---------- Dataset excerpts ----------

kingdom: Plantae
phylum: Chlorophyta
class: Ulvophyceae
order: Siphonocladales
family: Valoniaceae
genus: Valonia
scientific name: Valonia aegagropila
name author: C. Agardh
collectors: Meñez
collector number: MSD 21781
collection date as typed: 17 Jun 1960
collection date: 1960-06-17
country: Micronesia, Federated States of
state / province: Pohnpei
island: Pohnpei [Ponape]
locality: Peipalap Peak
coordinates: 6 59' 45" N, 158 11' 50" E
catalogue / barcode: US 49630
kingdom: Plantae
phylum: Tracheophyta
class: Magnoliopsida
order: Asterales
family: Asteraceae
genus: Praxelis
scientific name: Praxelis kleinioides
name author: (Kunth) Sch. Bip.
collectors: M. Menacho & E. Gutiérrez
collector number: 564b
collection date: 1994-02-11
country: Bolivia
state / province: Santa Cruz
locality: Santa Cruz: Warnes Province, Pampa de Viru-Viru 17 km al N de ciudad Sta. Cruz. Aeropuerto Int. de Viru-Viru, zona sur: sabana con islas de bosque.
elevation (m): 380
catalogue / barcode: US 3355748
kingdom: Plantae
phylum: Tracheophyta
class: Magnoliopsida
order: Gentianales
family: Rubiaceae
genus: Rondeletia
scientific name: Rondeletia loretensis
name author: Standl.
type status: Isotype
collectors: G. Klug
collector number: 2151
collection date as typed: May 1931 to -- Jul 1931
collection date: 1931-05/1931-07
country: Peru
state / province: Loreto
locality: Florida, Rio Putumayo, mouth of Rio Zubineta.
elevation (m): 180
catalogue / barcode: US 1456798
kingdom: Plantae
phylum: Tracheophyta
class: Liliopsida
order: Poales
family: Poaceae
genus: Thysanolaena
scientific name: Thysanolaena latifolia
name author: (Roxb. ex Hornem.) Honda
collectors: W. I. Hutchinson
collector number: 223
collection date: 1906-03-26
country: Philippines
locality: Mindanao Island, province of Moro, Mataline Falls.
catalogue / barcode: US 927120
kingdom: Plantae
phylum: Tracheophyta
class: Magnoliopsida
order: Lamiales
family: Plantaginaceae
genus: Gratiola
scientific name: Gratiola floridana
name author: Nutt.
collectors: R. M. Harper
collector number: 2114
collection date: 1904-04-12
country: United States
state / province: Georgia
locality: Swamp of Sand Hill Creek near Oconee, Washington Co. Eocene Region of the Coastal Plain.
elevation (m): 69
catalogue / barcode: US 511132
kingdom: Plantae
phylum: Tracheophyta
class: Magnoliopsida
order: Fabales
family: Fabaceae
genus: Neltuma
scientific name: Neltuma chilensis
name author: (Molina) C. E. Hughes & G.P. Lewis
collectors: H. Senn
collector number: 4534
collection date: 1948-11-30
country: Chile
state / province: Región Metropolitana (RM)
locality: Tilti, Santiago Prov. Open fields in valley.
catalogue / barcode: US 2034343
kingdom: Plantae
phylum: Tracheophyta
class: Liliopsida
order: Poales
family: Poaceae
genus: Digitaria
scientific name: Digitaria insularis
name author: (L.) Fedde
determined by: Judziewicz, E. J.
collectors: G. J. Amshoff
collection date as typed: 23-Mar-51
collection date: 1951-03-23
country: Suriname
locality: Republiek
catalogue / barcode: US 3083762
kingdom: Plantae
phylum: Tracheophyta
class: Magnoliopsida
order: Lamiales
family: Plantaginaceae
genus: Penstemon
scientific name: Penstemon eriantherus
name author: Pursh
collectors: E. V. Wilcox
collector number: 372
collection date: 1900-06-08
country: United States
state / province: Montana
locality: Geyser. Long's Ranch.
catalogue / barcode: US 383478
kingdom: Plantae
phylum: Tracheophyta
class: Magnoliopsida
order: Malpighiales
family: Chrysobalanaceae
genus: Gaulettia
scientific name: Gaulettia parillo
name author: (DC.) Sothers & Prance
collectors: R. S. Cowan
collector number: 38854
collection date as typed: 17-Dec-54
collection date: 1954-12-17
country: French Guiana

----------

What is being asked: Please reproduce the material above word for word, from its start through the line containing "country: Bolivia".

The completed task:
kingdom: Plantae
phylum: Chlorophyta
class: Ulvophyceae
order: Siphonocladales
family: Valoniaceae
genus: Valonia
scientific name: Valonia aegagropila
name author: C. Agardh
collectors: Meñez
collector number: MSD 21781
collection date as typed: 17 Jun 1960
collection date: 1960-06-17
country: Micronesia, Federated States of
state / province: Pohnpei
island: Pohnpei [Ponape]
locality: Peipalap Peak
coordinates: 6 59' 45" N, 158 11' 50" E
catalogue / barcode: US 49630
kingdom: Plantae
phylum: Tracheophyta
class: Magnoliopsida
order: Asterales
family: Asteraceae
genus: Praxelis
scientific name: Praxelis kleinioides
name author: (Kunth) Sch. Bip.
collectors: M. Menacho & E. Gutiérrez
collector number: 564b
collection date: 1994-02-11
country: Bolivia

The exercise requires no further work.